I don't know why there's any difference between my build and the official one -- they should be built with the same compiler (I suspect a compiler bug). Neither do I know why the latest package isn't actually in CVS. Nevertheless, my build of 1.0.1-9 is working fine. It's available from http://david.woodhou.se/Xorg-1.0.1-9_FC5.ppc -- just drop it on top of /usr/bin/Xorg Still confused though.
(In reply to comment #15) > Nevertheless, my build of 1.0.1-9 is working fine. It's available from > http://david.woodhou.se/Xorg-1.0.1-9_FC5.ppc -- just drop it on top of /usr/bin/Xorg Be sure to set the permissions correctly when you do that. chown root.root /usr/bin/Xorg chmod 4711 /usr/bin/Xorg
Setting a watchpoint to see when the offending variable gets changed, I see that it's in readKernelMapping() in lnxKbdMap.c. Gdb isn't wonderfully helpful though ... Watchpoint 11: *(int *) 270615684 Old value = 9 New value = 0 KbdGetMapping (pInfo=0x10783e60, pKeySyms=0x7fcbe4f0, pModMap=0x7fcbe4fc "") at lnx_KbdMap.c:306 306 kbe.kb_table = tbl[j]; 3: x/i $pc 0x100be8f8 <KbdGetMapping+184>: nop 2: /d fd = 0 (gdb) p k Variable "k" is not available. (gdb) p j No symbol "j" in current context.
I can confirm David's Xorg binary works for me aswell, suspend and tty switching working again (Thanks David!).
Created attachment 127207 [details] debugging patch This patch shows what's going on. The helpfully-named global array 'map' is declared in hw/xfree86/common/xf86Keymap.h as follows: static KeySym map[NUM_KEYCODES * GLYPHS_PER_KEY] = { ... The loops in readKernelMapping() go over the end of that array, as demonstrated by the debugging output produced by this patch... readKernelMapping. map 0x10213488 is of size 0xf80 (i.e. ends 0x10214408) NUM_CUSTOMKEYS 128, NUM_AT2LNX 248, NUM_KEYCODES 248, GLYPHS_PER_KEY 4 i is 0, j is 0, k is 0x10213498 i is 0, j is 1, k is 0x1021349c i is 0, j is 2, k is 0x102134a0 i is 0, j is 3, k is 0x102134a4 i is 1, j is 0, k is 0x102134a8 .... i is 245, j is 3, k is 0x102143f4 i is 246, j is 0, k is 0x102143f8 i is 246, j is 1, k is 0x102143fc i is 246, j is 2, k is 0x10214400 i is 246, j is 3, k is 0x10214404 i is 247, j is 0, k is 0x10214408 i is 247, j is 1, k is 0x1021440c i is 247, j is 2, k is 0x10214410 i is 247, j is 3, k is 0x10214414 Those last four are off the end of the array (because we _know_ we started four from the start of the array).
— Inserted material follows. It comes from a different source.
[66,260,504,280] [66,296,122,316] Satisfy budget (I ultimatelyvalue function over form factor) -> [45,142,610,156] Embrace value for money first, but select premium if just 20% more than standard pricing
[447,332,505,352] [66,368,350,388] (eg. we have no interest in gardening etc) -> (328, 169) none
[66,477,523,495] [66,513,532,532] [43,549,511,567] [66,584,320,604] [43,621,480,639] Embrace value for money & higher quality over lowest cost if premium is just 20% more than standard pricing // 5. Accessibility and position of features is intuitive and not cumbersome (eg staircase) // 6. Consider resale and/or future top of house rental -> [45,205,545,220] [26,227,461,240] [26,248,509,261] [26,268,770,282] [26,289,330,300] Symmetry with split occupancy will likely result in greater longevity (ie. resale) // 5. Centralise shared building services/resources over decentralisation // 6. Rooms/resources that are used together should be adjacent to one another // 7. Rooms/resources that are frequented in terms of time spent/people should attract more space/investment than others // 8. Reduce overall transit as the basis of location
And it's that which was scribbling on the PCI routine's file descriptor.
Created attachment 127208 [details] Potential fix.
The patch above fixes the problem for me. The Xorg binary linked from above is still broken in some way -- the keyboard code is scribbling over _some_ random memory, but it's just not having such an immediate and dramatic effect.
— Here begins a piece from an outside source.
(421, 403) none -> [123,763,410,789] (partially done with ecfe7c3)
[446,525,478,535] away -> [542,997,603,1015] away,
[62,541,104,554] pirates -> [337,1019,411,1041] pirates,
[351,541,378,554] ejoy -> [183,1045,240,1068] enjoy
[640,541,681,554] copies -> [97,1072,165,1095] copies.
*** Bug 176759 has been marked as a duplicate of this bug. ***
Switching hardware to 'all' since the buffer overflow isn't arch-specific. It's just coincidence that it happens to land in a place which causes a crash on our beehive powerpc builds, this week.
Hey guys, I'm pushing this fix to updates-testing so we can get wider testing out of it.
xorg-x11-server-1.0.1-9.fc5 has been pushed for fc5, which should resolve this issue. If these problems are still present in this version, then please make note of it in this bug report.